Re: What to call this operator?

From: paul c <toledobythesea_at_oohay.ac>
Date: Tue, 28 Jun 2005 22:07:32 GMT
Message-ID: <ESjwe.1820496$Xk.1729912_at_pd7tw3no>


paul c wrote:
> Mikito Harakiri wrote:
>

>> paul c wrote:
>>
>>> ...
>>> the place of <OR> in the world puzzles me too.  for one thing it appears
>>> to me that it produces the same result of <AND> when there are no
>>> attributes in common, ie. cartesian product.  am i wrong?
>>
>>
>>
>> If relations have disjoint headers, the result would be an infinite
>> relation, not the Cartesian product.
>>  

>
>
> i gather that you are saying that the definition means i must infer all
> possible tuples given whatever domains their attributes specify rather
> than all possible tuples based only on the contents of the origial
> relations.
>
> just to see if i've got this straight i wonder if you'd check this:
>
> if may leave infinity out of it and if i may assume a common finite
> domain with symbols for its values of 1 and 2 and if i may order the
> attributes just for this purpose and i have r1=<1> and r2 = <1> but no
> common attribute names (ie. disjoint headers) then r1 <or> r2 would be
> <1,1>,<1,2>,<2,1>, whereas the cartesian product would be <1,1>.
>
> ...

to put it another way, if the result of <or> happens to be <a,b> i can interpret the result as:

a is true and b is true
or (in the more common sense, not the D&D <or>) a is true and b is false
or
a is false and b is true

but not "a is false and b is false".

i think now that is the way i should have approached the definition in the first place as it reads more like the usual definition of logical 'or'.

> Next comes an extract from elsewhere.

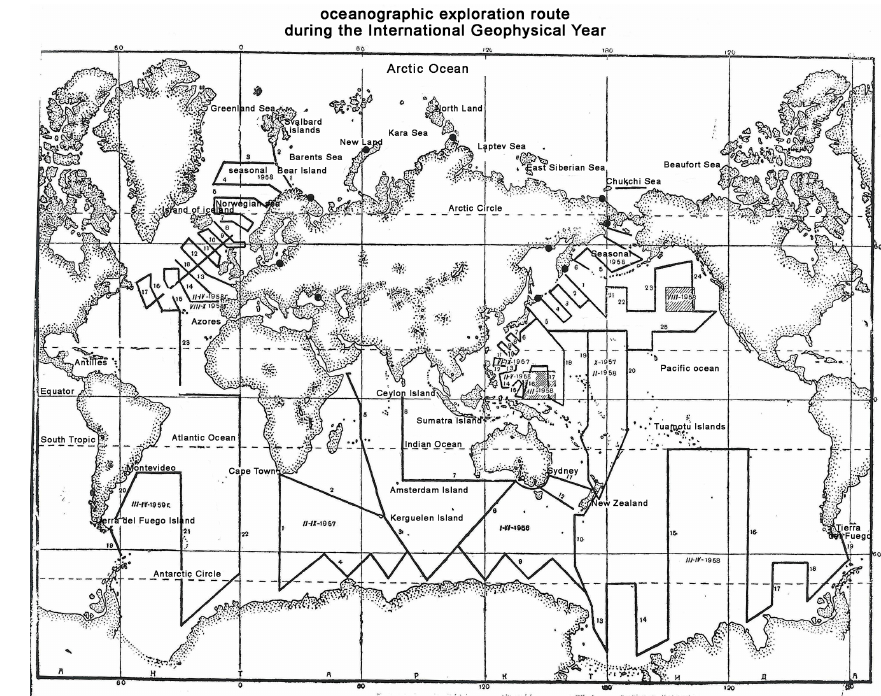
Figure 9. Oceanographic exploration route during the International Geophysical Year (Troitskaya, 1957).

still, i can't get it through my head why it is important to allow infinite domains. granted that results for finite domains could still be very large, but othertimes they could be very small!

is the reason, say for integers, simply that integers in math are considered infinite? if so, there's some historical evidence that limiting them won't cause problems for many applications.

or is the thinking that the number of times results using infinite domains are small is no fewer than if the domains were finite?